Preparing your digital infrastructure for the next generation of cryptographic challenges and quantum-safe protocols.
Y2Q: The Quantum Threat Horizon
In the cryptography community, 'Y2Q' refers to the moment a sufficiently powerful quantum computer becomes capable of breaking the public-key cryptographic algorithms — RSA, ECDSA, and Diffie-Hellman — that underpin virtually all of modern digital security. This is not science fiction. NIST standardised its first four post-quantum cryptographic algorithms in August 2024. Nation-state actors are almost certainly harvesting encrypted traffic today with the intention of decrypting it when quantum capability arrives — a strategy known as 'harvest now, decrypt later.'
What Quantum Computers Actually Break
It is important to be precise about what a quantum computer does and does not threaten. Shor's algorithm, running on a sufficiently capable quantum computer, can break RSA and elliptic-curve cryptosystems in polynomial time. This threatens: public key infrastructure (your TLS certificates, your SSH keys, your code signing certificates), asymmetric key exchange protocols (Diffie-Hellman), and digital signatures.

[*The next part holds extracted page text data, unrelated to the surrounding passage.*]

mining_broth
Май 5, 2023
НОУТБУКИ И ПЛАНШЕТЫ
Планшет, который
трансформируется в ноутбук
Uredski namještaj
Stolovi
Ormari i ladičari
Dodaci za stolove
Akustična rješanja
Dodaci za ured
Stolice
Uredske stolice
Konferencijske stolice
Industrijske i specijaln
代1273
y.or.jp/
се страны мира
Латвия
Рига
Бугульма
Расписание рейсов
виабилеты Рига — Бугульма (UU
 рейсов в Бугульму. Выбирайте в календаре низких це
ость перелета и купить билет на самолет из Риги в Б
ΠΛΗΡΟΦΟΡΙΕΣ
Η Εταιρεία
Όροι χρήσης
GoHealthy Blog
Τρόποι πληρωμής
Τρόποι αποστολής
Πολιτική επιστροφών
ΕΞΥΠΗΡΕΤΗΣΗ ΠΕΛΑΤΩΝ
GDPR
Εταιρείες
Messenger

Symmetric encryption (AES) and hashing (SHA-256) are much more resistant. Grover's algorithm provides a quadratic speedup for searching, which effectively halves the security of a symmetric key — meaning AES-256 would provide AES-128-equivalent security in a post-quantum world. The mitigation is simply to increase key sizes, not to replace the algorithms.
The NIST Post-Quantum Standards
NIST's post-quantum cryptography standardisation project has produced four approved algorithms. CRYSTALS-Kyber (now called ML-KEM) is the key encapsulation mechanism that replaces Diffie-Hellman for key exchange. CRYSTALS-Dilithium (ML-DSA), FALCON, and SPHINCS+ are digital signature schemes replacing ECDSA and RSA for signing.

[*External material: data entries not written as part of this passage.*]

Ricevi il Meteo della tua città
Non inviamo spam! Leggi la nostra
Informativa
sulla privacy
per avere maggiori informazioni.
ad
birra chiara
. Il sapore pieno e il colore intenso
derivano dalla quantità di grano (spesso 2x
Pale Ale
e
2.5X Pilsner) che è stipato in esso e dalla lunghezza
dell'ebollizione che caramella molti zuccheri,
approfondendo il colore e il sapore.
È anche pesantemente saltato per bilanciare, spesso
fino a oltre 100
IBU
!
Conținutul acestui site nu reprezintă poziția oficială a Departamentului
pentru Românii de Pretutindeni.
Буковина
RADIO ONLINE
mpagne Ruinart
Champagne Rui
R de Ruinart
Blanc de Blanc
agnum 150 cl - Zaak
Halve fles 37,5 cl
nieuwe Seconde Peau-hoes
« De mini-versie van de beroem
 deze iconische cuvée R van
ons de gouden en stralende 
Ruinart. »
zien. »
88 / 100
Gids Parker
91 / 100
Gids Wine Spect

These algorithms are based on mathematical problems — lattice problems and hash functions — that are believed to be hard even for quantum computers. 'Believed to be' is an important qualifier: post-quantum cryptography is a younger field than public-key cryptography, and confidence in these algorithms will grow over time as they receive more cryptanalytic attention.
The Crypto Agility Imperative
The practical response to quantum computing for most enterprises is not to immediately replace all cryptographic components — a multi-year and very expensive project. The priority is to achieve crypto agility: an architecture where the cryptographic algorithm used in each component can be swapped without rewriting the surrounding system.
This means auditing your cryptographic inventory (what algorithms are in use, where, and why), abstracting your cryptographic operations behind interfaces that allow algorithm replacement, and beginning the migration of your most long-lived secrets — the data that must remain confidential for 10+ years — to post-quantum algorithms first.
When to Act
The standard recommendation from cryptographers is to begin preparing now, even if quantum computers capable of breaking RSA are still years away. Migration timelines for large enterprises — inventorying cryptographic usage, updating libraries, certification renewals, vendor dependency updates — typically run 3-5 years. Starting in 2026 puts most organisations on track to complete their migration before Y2Q, however that timeline ultimately resolves.